AIM OF THE TASK:
Replace each "ПРЕДИСЛОВИЕ" with "ВВЕДЕНИЕ" in the lines below and write them all out again with nothing else changed. Leave out the pictures.
------------------------------------------------------------
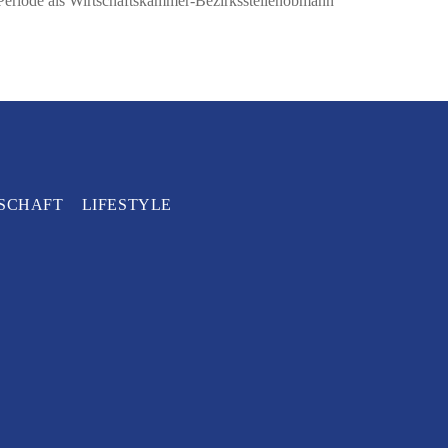
 Periode als Wirtschaftskammer-Bezirksstellenobmann
SCHAFT
LIFESTYLE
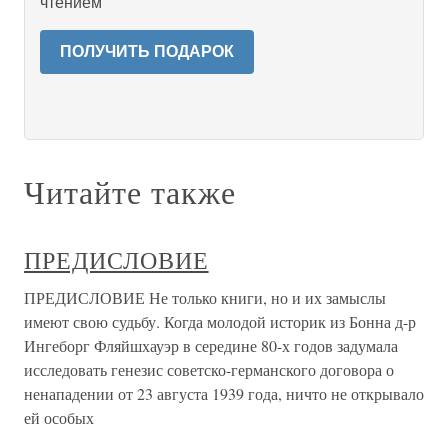
чтением
ПОЛУЧИТЬ ПОДАРОК
Читайте также
ПРЕДИСЛОВИЕ
ПРЕДИСЛОВИЕ Не только книги, но и их замыслы
имеют свою судьбу. Когда моло­дой историк из Бонна д-р
Ингеборг Фляйшхауэр в середине 80-х годов задумала
исследовать генезис советско-германского договора о
ненапа­дении от 23 августа 1939 года, ничто не открывало
ей особых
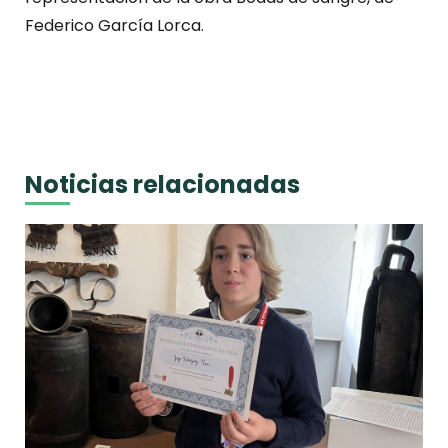
Federico García Lorca.
Noticias relacionadas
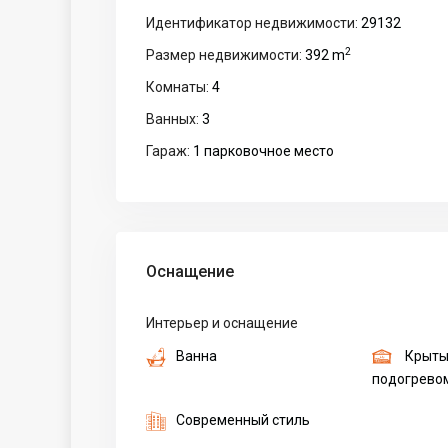
Идентификатор недвижимости:
29132
2
Размер недвижимости:
392 m
Комнаты:
4
Ванных:
3
Гараж:
1 парковочное место
Оснащение
Интерьер и оснащение
Ванна
Крыты
подогрево
Современный стиль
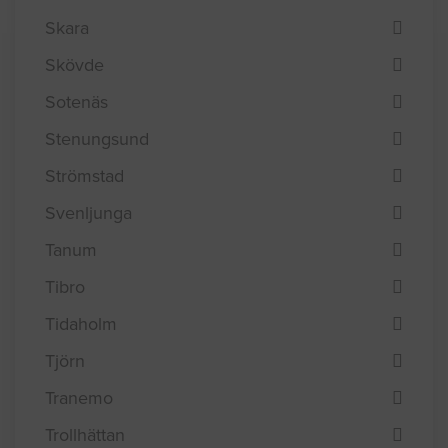
Skara
Skövde
Sotenäs
Stenungsund
Strömstad
Svenljunga
Tanum
Tibro
Tidaholm
Tjörn
Tranemo
Trollhättan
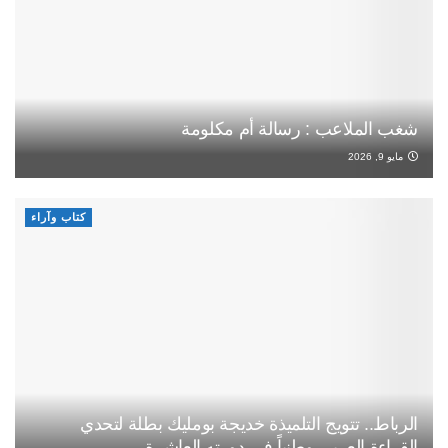
شغب الملاعب : رسالة أم مكلومة
مايو 9, 2026
كتاب وآراء
الرباط.. تتويج التلميذة خديجة بومليك بطلة لتحدي
القراءة العربي وطنياً في دورته العاشرة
------------------------------------------------------------
WORKED SOLUTION:
 Periode als Wirtschaftskammer-Bezirksstellenobmann
SCHAFT
LIFESTYLE
чтением
ПОЛУЧИТЬ ПОДАРОК
Читайте также
ВВЕДЕНИЕ
ВВЕДЕНИЕ Не только книги, но и их замыслы
имеют свою судьбу. Когда моло­дой историк из Бонна д-р
Ингеборг Фляйшхауэр в середине 80-х годов задумала
исследовать генезис советско-германского договора о
ненапа­дении от 23 августа 1939 года, ничто не открывало
ей особых
Federico García Lorca.
Noticias relacionadas
Идентификатор недвижимости:
29132
2
Размер недвижимости:
392 m
Комнаты:
4
Ванных:
3
Гараж:
1 парковочное место
Оснащение
Интерьер и оснащение
Ванна
Крыты
подогрево
Современный стиль
Skara
Skövde
Sotenäs
Stenungsund
Strömstad
Svenljunga
Tanum
Tibro
Tidaholm
Tjörn
Tranemo
Trollhättan
شغب الملاعب : رسالة أم مكلومة
مايو 9, 2026
كتاب وآراء
الرباط.. تتويج التلميذة خديجة بومليك بطلة لتحدي
القراءة العربي وطنياً في دورته العاشرة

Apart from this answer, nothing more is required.